You know the time you use a development platform for years and begin to think that you can finally think of yourself as a veteran in that technology. And then you find a problem that challenges your understanding of the framework and you begin questioning yourself. Well, this is precisely one of those times.
The application had an existing web page that would call another web service which was known to be notoriously slow. Any time you would try to load this page, it would take more than a minute for this page to load.
While working on the new page, I happened to open the slow page in another tab right before I tried to test the new AJAX call. The browser was waiting in another tab on this slow page and I was on the current one waiting for the AJAX call to respond.
What I noticed was that the AJAX call did not respond till the first slow page finished loading in another tab. It would normally take less than a second to respond. However, it finished right after the first request was completed.
This was surprising and it appeared that the AJAX call was queued behind the first slow request. This should logically not happen as we have multiple threads on the server which can service more than one request at a time. This is IIS, a mature web server and it cannot be the case that it can only respond to one request at a time.
After making sure the behavior was repeatable in a test web application, I checked the application pool settings on IIS to make sure all the settings were sane and preferably set to default values.
After some googling around, I came across these articles:
And there it was! ASP.NET locks the session object during the request life cycle. This means that any request from the same user will queue behind a previous request!

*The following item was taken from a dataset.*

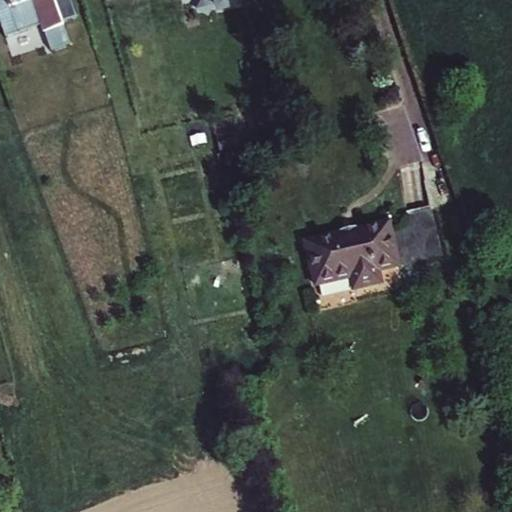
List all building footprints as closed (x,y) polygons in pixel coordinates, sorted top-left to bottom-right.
[(0,0),(0,39),(0,41),(20,34),(17,26),(30,21),(32,27),(41,24),(45,34),(48,33),(51,40),(59,36),(57,30),(63,27),(62,23),(76,18),(70,0),(0,0)] [(245,0),(233,0),(239,22),(251,19),(245,0)] [(247,37),(255,36),(251,22),(244,23),(247,37)] [(431,239),(428,208),(406,210),(409,241),(431,239)] [(401,220),(367,229),(369,234),(356,237),(355,232),(318,241),(329,284),(348,278),(352,291),(379,284),(376,271),(411,263),(401,220)]
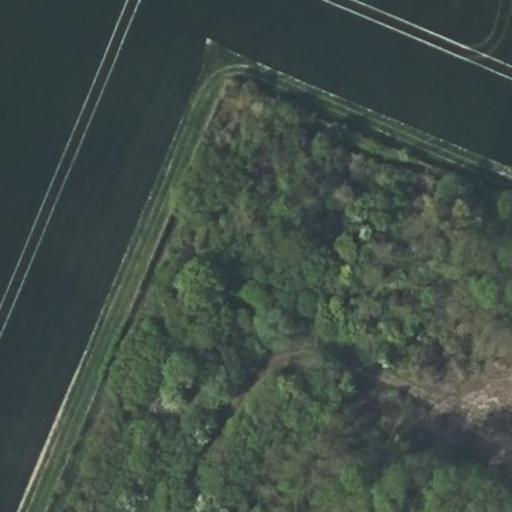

This means that as a user, it is of no use to open a another URL in a new tab in the same application while another page is loading. The second request will not begin executing until the first one has finished. The second request will simply wait for the first one to complete before it gets to lock the session variable for itself and continue execution.
Now this seems highly inefficient at first sight. Why would anyone implement a web server in such a manner. But it seems that this is a very old behavior from the early days of ASP.NET when we did not have a web full of client side frameworks and asynchronous requests and the priority for web platform developers was to keep the desktop to web transition simple for existing developers. Microsoft sacrificed performance in favor of the integrity of the session variable. I would agree that for the time, this was the better decision as we developers did not have to worry about race conditions in our code and access the session variable freely in the request pipeline. This essentially makes the session variable thread safe.
However in today’s world, where many of the applications have moved to client side platforms and frameworks like Angular, React etc. Session locking can be a severe limitation to the scalability of the web application if you happen to have some slow pages.
To be fair, if you opt out of session state or reduce the session state to read only mode, you will not face this behavior as it only applies to requests that can write to the session state. However it is a gotcha that needs to be considered when working with ASP.NET.
It’s humbling to know after working all these years as a .NET developer that something so crucial can go unnoticed for so long.